DATA FOR THIS TASK:
((
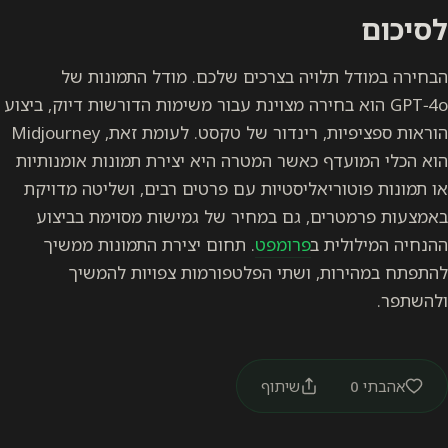
לסיכום
הבחירה במודל תלויה בצרכים שלכם. מודל התמונות של
GPT−4o הוא בחירה מצוינת עבור משימות הדורשות דיוק, ביצוע
הוראות ספציפיות, רינדור של טקסט. לעומת זאת, Midjourney
הוא הכלי המועדף כאשר המטרה היא
יצירת תמונות אומנותיות
או תמונות
פוטוריאליסטיות עם פרטים רבים, ושליטה מדויקת
באמצעות פרמטרים, גם במחיר של גמישות מסוימת בביצוע
ההנחיה המילולית ב
פרומפט
. תחום יצירת התמונות ממשיך
להתפתח במהירות, ושתי הפלטפורמות צפויות להמשיך
ולהשתפר.
אהבתי
0
שיתוף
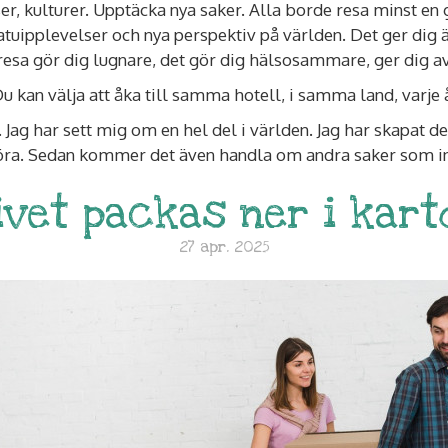
latser, kulturer. Upptäcka nya saker. Alla borde resa minst e
atuipplevelser och nya perspektiv på världen. Det ger dig 
tt resa gör dig lugnare, det gör dig hälsosammare, ger dig 
Du kan välja att åka till samma hotell, i samma land, varje å
r. Jag har sett mig om en hel del i världen. Jag har skapat
 göra. Sedan kommer det även handla om andra saker som i
ivet packas ner i kar
27 apr. 2025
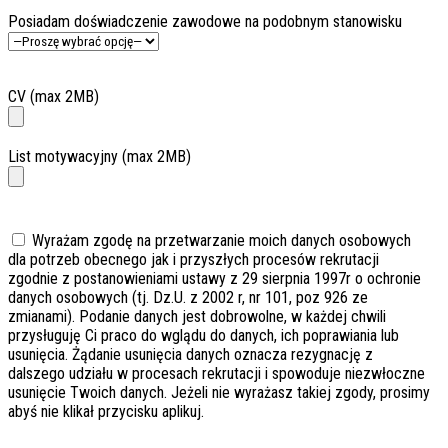
Posiadam doświadczenie zawodowe na podobnym stanowisku
CV (max 2MB)
List motywacyjny (max 2MB)
Wyrażam zgodę na przetwarzanie moich danych osobowych
dla potrzeb obecnego jak i przyszłych procesów rekrutacji
zgodnie z postanowieniami ustawy z 29 sierpnia 1997r o ochronie
danych osobowych (tj. Dz.U. z 2002 r, nr 101, poz 926 ze
zmianami). Podanie danych jest dobrowolne, w każdej chwili
przysługuję Ci praco do wglądu do danych, ich poprawiania lub
usunięcia. Żądanie usunięcia danych oznacza rezygnację z
dalszego udziału w procesach rekrutacji i spowoduje niezwłoczne
usunięcie Twoich danych. Jeżeli nie wyrażasz takiej zgody, prosimy
abyś nie klikał przycisku aplikuj.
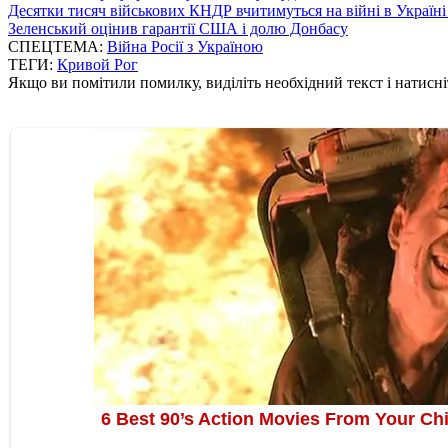
Десятки тисяч військових КНДР вчитимуться на війні в Україні
Зеленський оцінив гарантії США і долю Донбасу
СПЕЦТЕМА:
Війна Росії з Україною
ТЕГИ:
Кривой Рог
Якщо ви помітили помилку, виділіть необхідний текст і натисніт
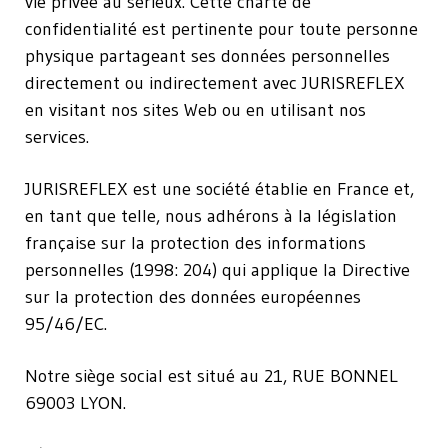
vie privée au sérieux. Cette charte de
confidentialité est pertinente pour toute personne
physique partageant ses données personnelles
directement ou indirectement avec JURISREFLEX
en visitant nos sites Web ou en utilisant nos
services.
JURISREFLEX est une société établie en France et,
en tant que telle, nous adhérons à la législation
française sur la protection des informations
personnelles (1998: 204) qui applique la Directive
sur la protection des données européennes
95/46/EC.
Notre siège social est situé au 21, RUE BONNEL
69003 LYON.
))
TASK DESCRIPTION: Put the text read from all of the items above into a numbered list, one line per number, skipping blank lines. Leave the pictures out.

ANSWER FOR THE TASK:
1. לסיכום
2. הבחירה במודל תלויה בצרכים שלכם. מודל התמונות של
3. GPT−4o הוא בחירה מצוינת עבור משימות הדורשות דיוק, ביצוע
4. הוראות ספציפיות, רינדור של טקסט. לעומת זאת, Midjourney
5. הוא הכלי המועדף כאשר המטרה היא
6. יצירת תמונות אומנותיות
7. או תמונות
8. פוטוריאליסטיות עם פרטים רבים, ושליטה מדויקת
9. באמצעות פרמטרים, גם במחיר של גמישות מסוימת בביצוע
10. ההנחיה המילולית ב
11. פרומפט
12. . תחום יצירת התמונות ממשיך
13. להתפתח במהירות, ושתי הפלטפורמות צפויות להמשיך
14. ולהשתפר.
15. אהבתי
16. 0
17. שיתוף
18. latser, kulturer. Upptäcka nya saker. Alla borde resa minst e
19. atuipplevelser och nya perspektiv på världen. Det ger dig 
20. tt resa gör dig lugnare, det gör dig hälsosammare, ger dig 
21. Du kan välja att åka till samma hotell, i samma land, varje å
22. r. Jag har sett mig om en hel del i världen. Jag har skapat
23.  göra. Sedan kommer det även handla om andra saker som i
24. ivet packas ner i kar
25. 27 apr. 2025
26. Posiadam doświadczenie zawodowe na podobnym stanowisku
27. CV (max 2MB)
28. List motywacyjny (max 2MB)
29. Wyrażam zgodę na przetwarzanie moich danych osobowych
30. dla potrzeb obecnego jak i przyszłych procesów rekrutacji
31. zgodnie z postanowieniami ustawy z 29 sierpnia 1997r o ochronie
32. danych osobowych (tj. Dz.U. z 2002 r, nr 101, poz 926 ze
33. zmianami). Podanie danych jest dobrowolne, w każdej chwili
34. przysługuję Ci praco do wglądu do danych, ich poprawiania lub
35. usunięcia. Żądanie usunięcia danych oznacza rezygnację z
36. dalszego udziału w procesach rekrutacji i spowoduje niezwłoczne
37. usunięcie Twoich danych. Jeżeli nie wyrażasz takiej zgody, prosimy
38. abyś nie klikał przycisku aplikuj.
39. Десятки тисяч військових КНДР вчитимуться на війні в Україні
40. Зеленський оцінив гарантії США і долю Донбасу
41. СПЕЦТЕМА:
42. Війна Росії з Україною
43. ТЕГИ:
44. Кривой Рог
45. Якщо ви помітили помилку, виділіть необхідний текст і натисніт
46. vie privée au sérieux. Cette charte de
47. confidentialité est pertinente pour toute personne
48. physique partageant ses données personnelles
49. directement ou indirectement avec JURISREFLEX
50. en visitant nos sites Web ou en utilisant nos
51. services.
52. JURISREFLEX est une société établie en France et,
53. en tant que telle, nous adhérons à la législation
54. française sur la protection des informations
55. personnelles (1998: 204) qui applique la Directive
56. sur la protection des données européennes
57. 95/46/EC.
58. Notre siège social est situé au 21, RUE BONNEL
59. 69003 LYON.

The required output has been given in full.